Truncada, peça se arrasta em diálogos enormes
‘Jornada de um Imbecil’, de Plínio Marcos, faz de personagens palhaços, mas alegoria parece dissociada do poder crítico
TEATRO Jornada de um Imbecil até o Entendimento ***** CCSP, r. Vergueiro, 1.000. Sex. e sáb., às 21h, dom., às 20h. Até 16/12. Ingr.: R$ 30. 14 anos Há 50 anos estreava no Rio a primeira montagem de “Jornada de um Imbecil até o Entendimento”, de Plínio Marcos.

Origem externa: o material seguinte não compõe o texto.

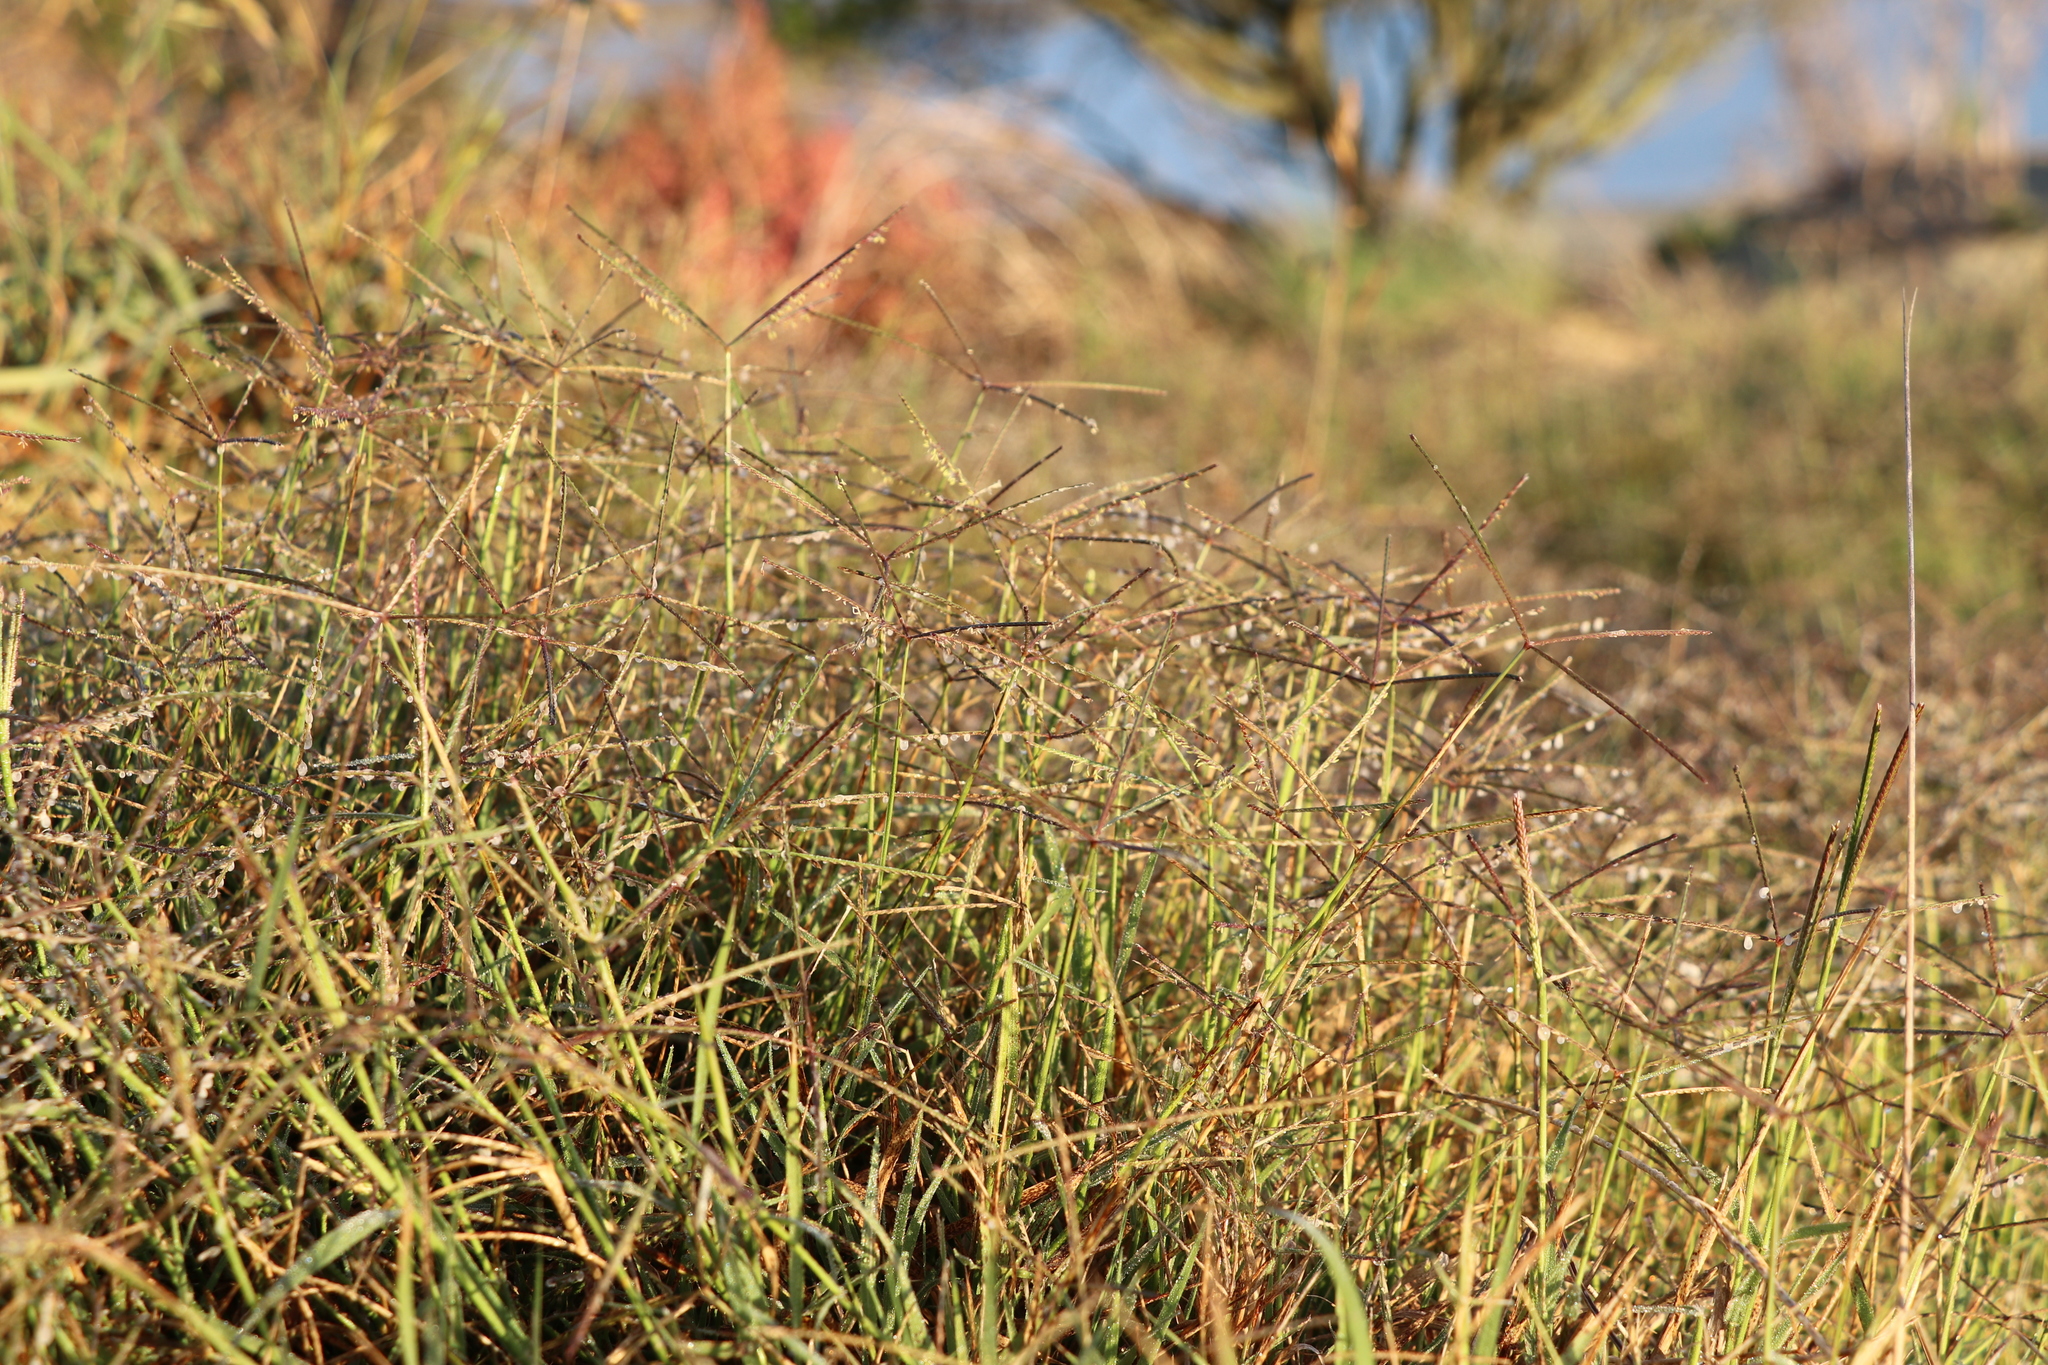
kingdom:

O espetáculo do Grupo Opinião foi dirigido por João das Neves, que viveu toda a sua vida buscando um sentido de resistência para o teatro.
A montagem atual com direção de Helio Cicero começa com uma homenagem ao antigo diretor do Opinião, morto em agosto. O elenco entra cantando “Silêncio no Bexiga”, de Geraldo Filme. A canção é um réquiem sobre a morte de Pato Nágua, antológico mestre de bateria da Vai-Vai e uma das primeiras vítimas do grupo de extermínio da polícia paulista chamado Esquadrão da Morte. Isso em 1969, pouco após a promulgação do AI-5.
Como um lamento, a palavra “silêncio” fecha a canção e dá início ao espetáculo. O luto pela morte de João das Neves é, ao mesmo tempo, a lembrança doída da violência praticada na ditadura militar.
Em tempos de apagamento e reescrita do passado, é um gesto importante e que merece destaque. Além de ser uma bela forma de conexão com a memória e com a obra de Plínio, sempre atento aos excluídos. Em contrapartida, o empenho pela homenagem beira a reverência. De modo que a montagem acaba por subscrever problemas da peça.
“Jornada de um Imbecil” é um texto que foge ao tratamento naturalista recorrente na dramaturgia do autor. Com inspiração tropicalista, a peça se esforça em apresentar uma alegoria sobre o capitalismo periférico que vá além do retrato da tragédia social.
Mas a peça não possui aquela objetividade cirúrgica que caracteriza suas mais famosas obras, como “Navalha na carne” e “Dois Perdidos numa Noite Suja”. “Jornada” se arrasta em diálogos enormes descolados das situações que os originam, a trama é truncada e repleta de comentários óbvios, displicência crítica e desordem estrutural.
O espetáculo atual segue o tratamento dado por Plínio e faz das personagens palhaços. Mas o excesso de conversação atravanca o jogo popular circense e este, quando funciona melhor, parece dissociado do poder crítico da alegoria.
Apesar de algumas inserções curiosas, como o coro de jovens vestidos em trajes de gala ou o referencial cenográfico inspirado em Banksy, o resultado é acanhado, reverbera os limites da peça e, sobretudo, esforça-se pouco em tentar inscrever o debate nas circunstâncias atuais.
O importante gesto de olhar com atenção e respeito ao passado torna-se um memorialismo sem brilho próprio.